A Athenagro estima que, em 2018, a degradação das pastagens tenha custado aos pecuaristas o equivalente a R$7,23/@ produzida, recursos que foram dedicados a reformar as áreas em estágio avançado de degradação. Chegamos a esta estimativa cruzando as conclusões da avaliação da qualidade das pastagens, via Rally da Pecuária, e o dimensionamento do montante financeiro da cadeia produtiva da pecuária, um outro estudo anual conduzido pela empresa. E as perdas não param por aí. Como os recursos não são suficientes para reverter a totalidade do processo de degradação, outros R$5,74/@ são perdidos sem que haja condições para reverter esse quadro, implicando em perda direta do patrimônio.

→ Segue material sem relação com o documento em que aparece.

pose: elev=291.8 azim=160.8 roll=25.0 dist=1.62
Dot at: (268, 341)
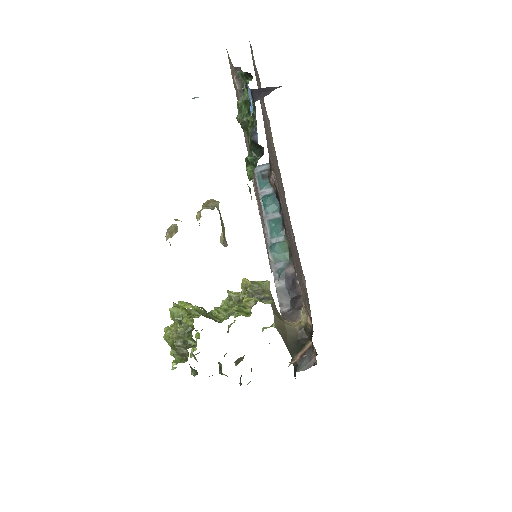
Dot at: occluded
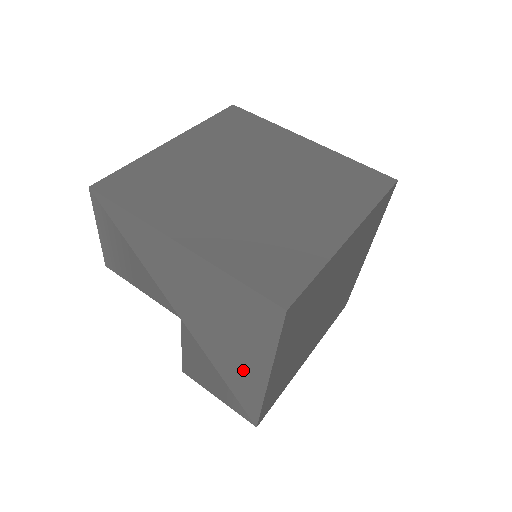
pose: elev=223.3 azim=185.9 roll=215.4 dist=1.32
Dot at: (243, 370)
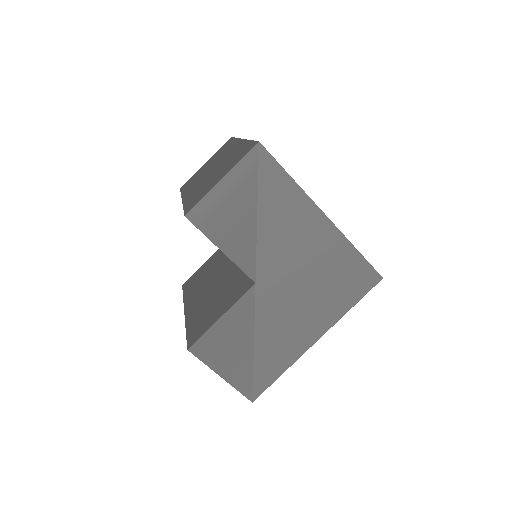
Dot at: (293, 335)
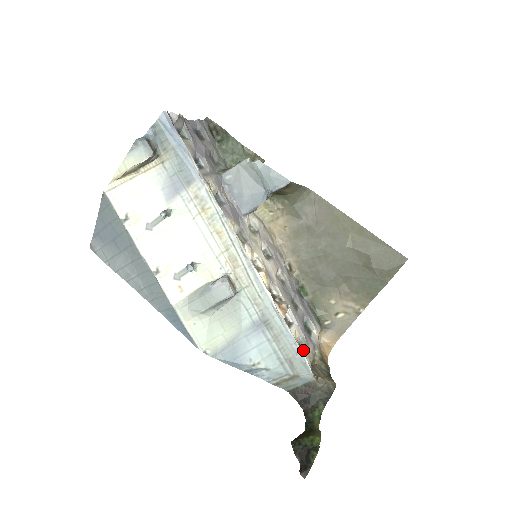
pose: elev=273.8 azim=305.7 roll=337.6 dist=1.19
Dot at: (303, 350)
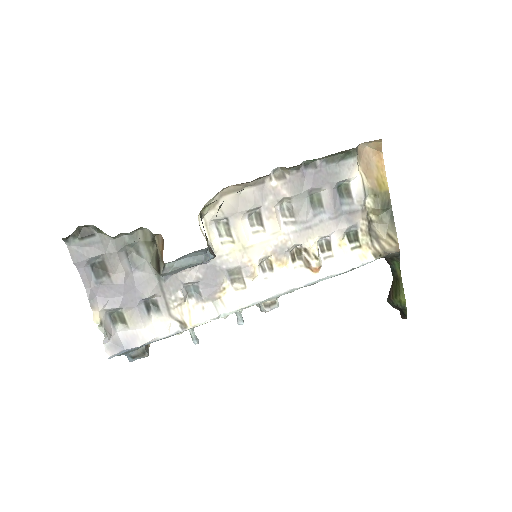
Dot at: (354, 236)
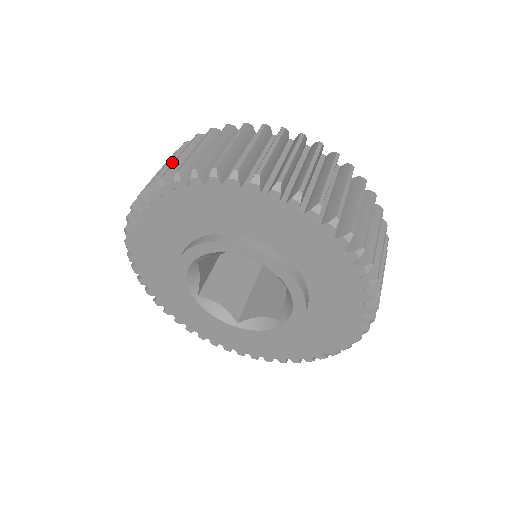
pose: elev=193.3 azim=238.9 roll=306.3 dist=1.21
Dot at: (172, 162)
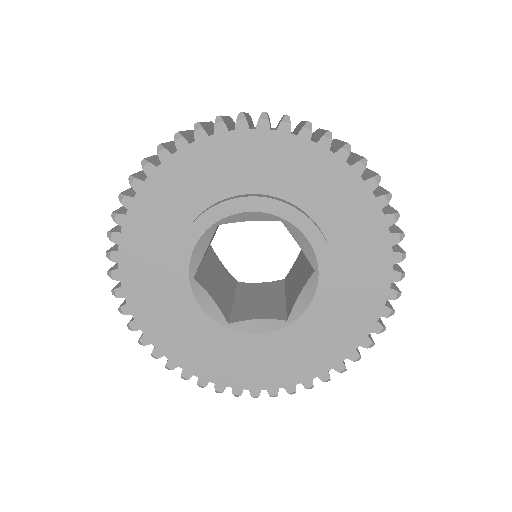
Dot at: (208, 124)
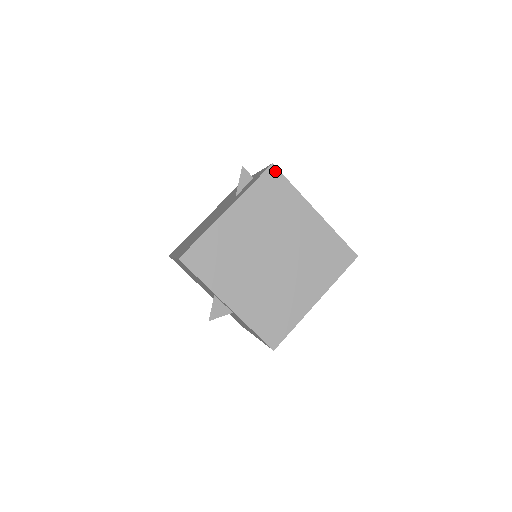
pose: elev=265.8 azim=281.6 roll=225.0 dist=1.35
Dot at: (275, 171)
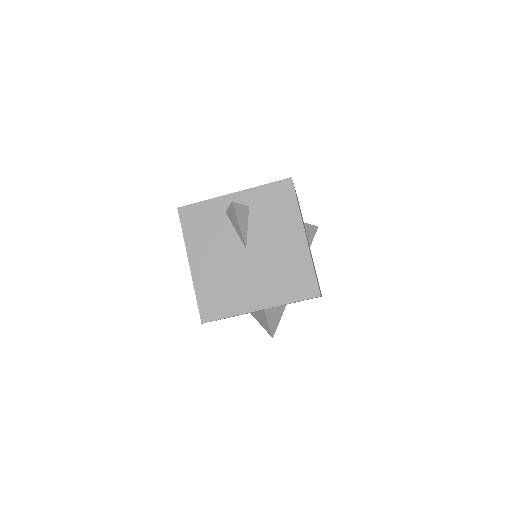
Dot at: occluded
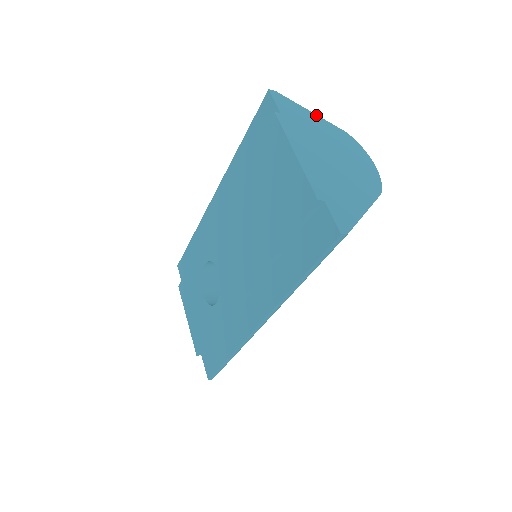
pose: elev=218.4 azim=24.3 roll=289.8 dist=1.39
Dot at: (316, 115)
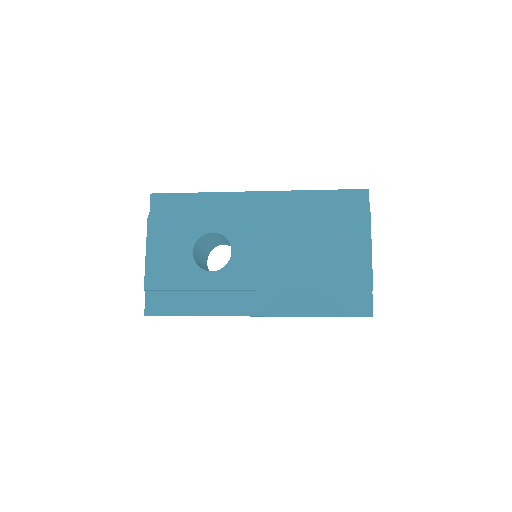
Dot at: occluded
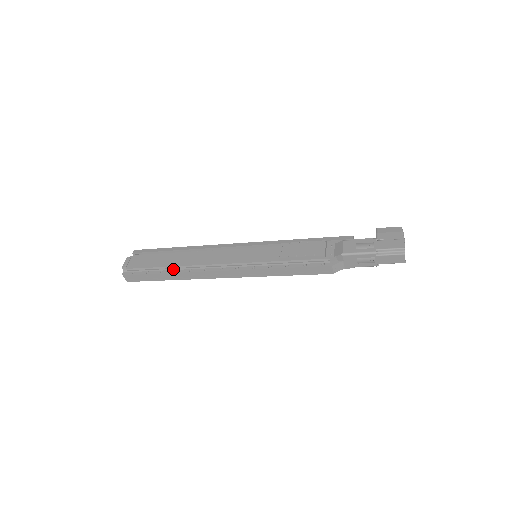
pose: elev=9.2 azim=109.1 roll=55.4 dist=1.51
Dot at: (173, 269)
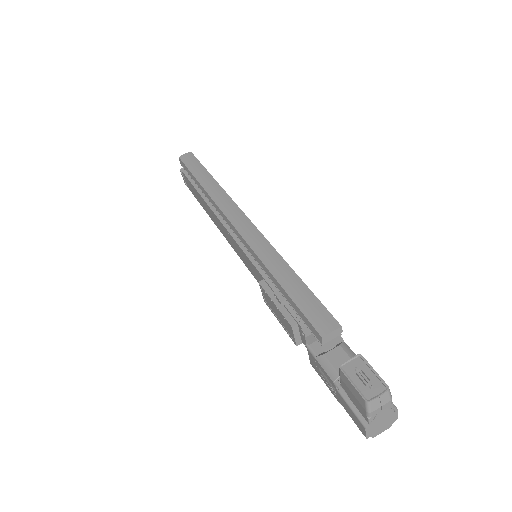
Dot at: occluded
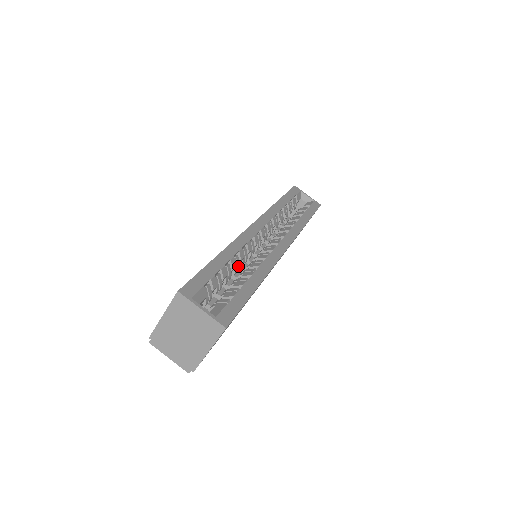
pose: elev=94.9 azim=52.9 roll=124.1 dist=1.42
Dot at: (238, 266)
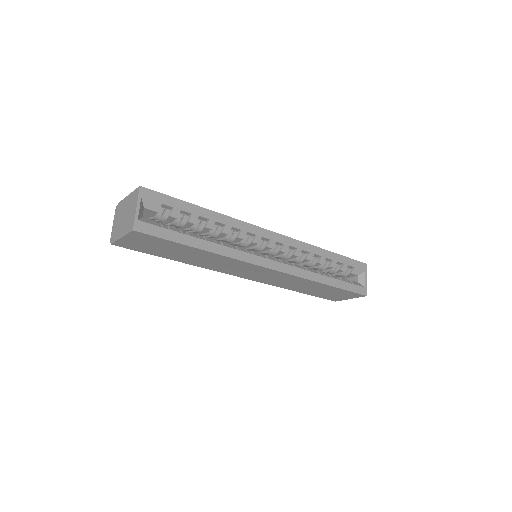
Dot at: (216, 233)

Trata-se do montante que alimenta a área que vai sendo regenerada, conforme explicado no texto “A evolução da área de pastagens no Brasil”, publicado no dia 3 de abril no site do Rally da Pecuária. No referido texto, do total de 162,5 milhões de hectares, classificamos 136,8 milhões como pastagens exclusivas (não integradas) em bom estado. A expressão “bom estado” pode causar estranheza, mas é parte da metodologia adotada na Athenagro. Consideramos assim aqueles pastos que não demandam imediata intervenção para recuperação ou reforma. Ou seja, ainda não atingiram o estágio avançado de degradação, como estão os 13,9 milhões de hectares que precisam urgentemente de reforma ou recuperação. No entanto, não significa que estejam em ótimas condições. Naqueles 136,8 milhões de hectares, a Athenagro estima 8,4 milhões de hectares que precisarão de recuperação dentro dos próximos 12 meses. Há ainda outros 49,5 milhões de hectares que chegarão nesse estágio entre 12 e 36 meses. São áreas em degradação que piorarão lentamente à medida que não recebem nenhum tratamento para reverter tais condições. Vale lembrar que parte considerável dessas pastagens receberá algum tratamento, mesmo que não seja o mais adequado do ponto de vista técnico e econômico. Caso contrário, o montante de área perdida seria bem maior do que é hoje.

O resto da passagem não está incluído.